Katrina devastated the jazz city on August 29, 2005, and a halting emergency response from the Bush administration was a black mark on his second term in office.
Although Isaac's approach on the eve of the Katrina anniversary invited comparisons, it is not as powerful as Katrina.
The 2005 hurricane reached Category 5 status at one point, with winds of more than 252km/h, and made landfall as a Category 3 storm.
The National Hurricane Centre (NHC) said Isaac reached hurricane strength late yesterday with maximum wind speeds of 120km/h.
The Miami-based NHC predicted the centre of the storm would be over the Louisiana coast by late yesterday or early today. In New Orleans, the normally bustling French Quarter was eerily quiet on Monday as the first rain fell and winds picked up.
Bored bouncers peered out of empty bars along Bourbon Street as the few die-hard tourists wandered the cobblestones. Many restaurants had closed, and some hotels told guests to check out by midday yesterday.
Louisiana Governor Bobby Jindal, who has recommended voluntary evacuations, urged people to prepare for the worst.

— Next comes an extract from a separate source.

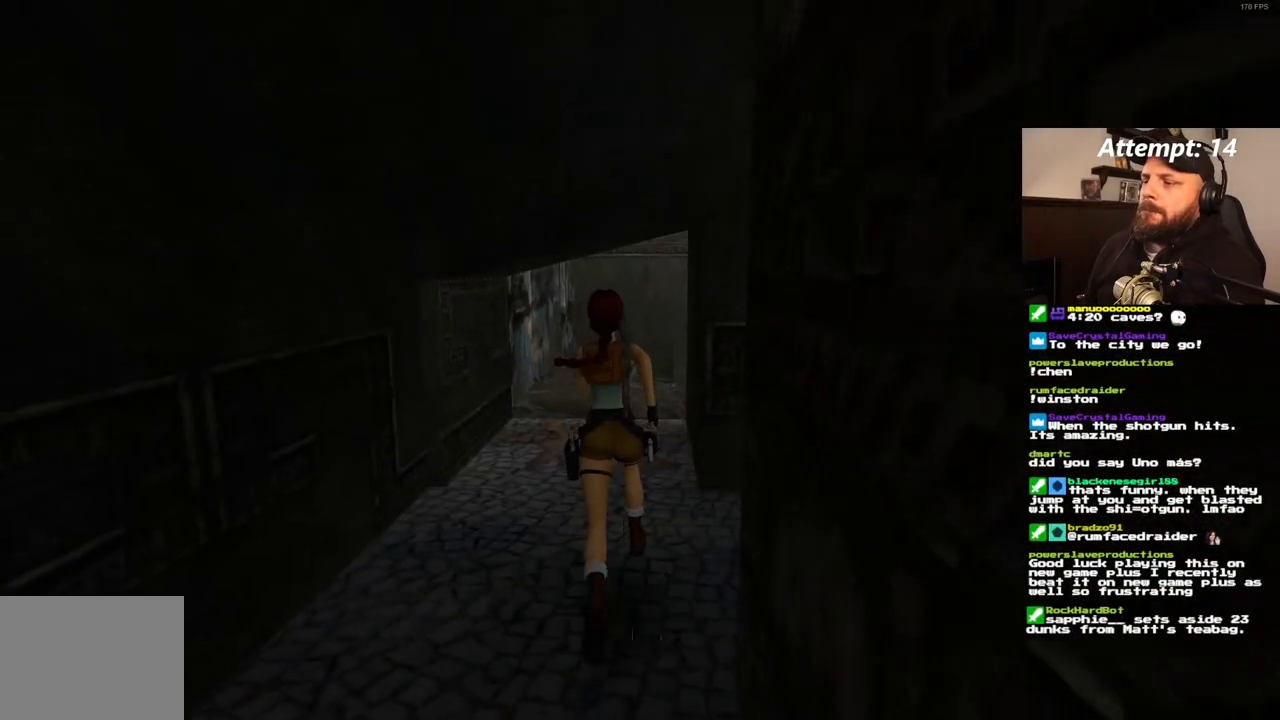
{"dt_ms": 500, "buttons": ["SQUARE", "DPAD_UP", "DPAD_RIGHT"], "left_stick": "center", "right_stick": "center", "events": [[83, "DPAD_LEFT", "up"], [233, "SQUARE", "down"], [500, "DPAD_RIGHT", "down"]]}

"If you are in a low-lying area and are thinking about evacuating, today is the day to do that," he said. Mayor Mitch Landrieu did not activate a mandatory evacuation for Isaac.
Instead, officials urged residents to hunker down and make do with the supplies they had. Federal officials said the updated levees around New Orleans are equipped to handle storms stronger than Isaac.
The Army Corps of Engineers was given about US$14 billion to improve flood defences, and most of the work is finished.
But anxiety was high, especially in the city's Lower 9th Ward, wiped out by Katrina after floodwalls burst and let the waters rush in.
"I don't really trust the levees," said Robert Washington, who planned to evacuate along with his wife and five children.
"I don't want to take that chance. I saw how it looked after Katrina back here."
The Federal Emergency Management Agency (FEMA) said its National Response Co-ordination Centre had been activated.
Mississippi activated 1,500 National Guard troops on Monday and Louisiana issued orders to approximately 4,100 soldiers and airmen in preparation of Isaac making landfall.
States of emergency were in effect in Louisiana, Mississippi, Alabama and Florida.
The NHC warned that Isaac could dump up to 45cm of rain along the Gulf coast and spawn "isolated tornadoes" over central and northwestern Florida.
The US government said 78 per cent of the oil production in the Gulf of Mexico had been halted and 346 offshore oil and gas production platforms and 41 rigs evacuated.
Isaac brought rain and choppy seas to the US coast after battering impoverished Haiti -where 19 people died - and Cuba over the weekend.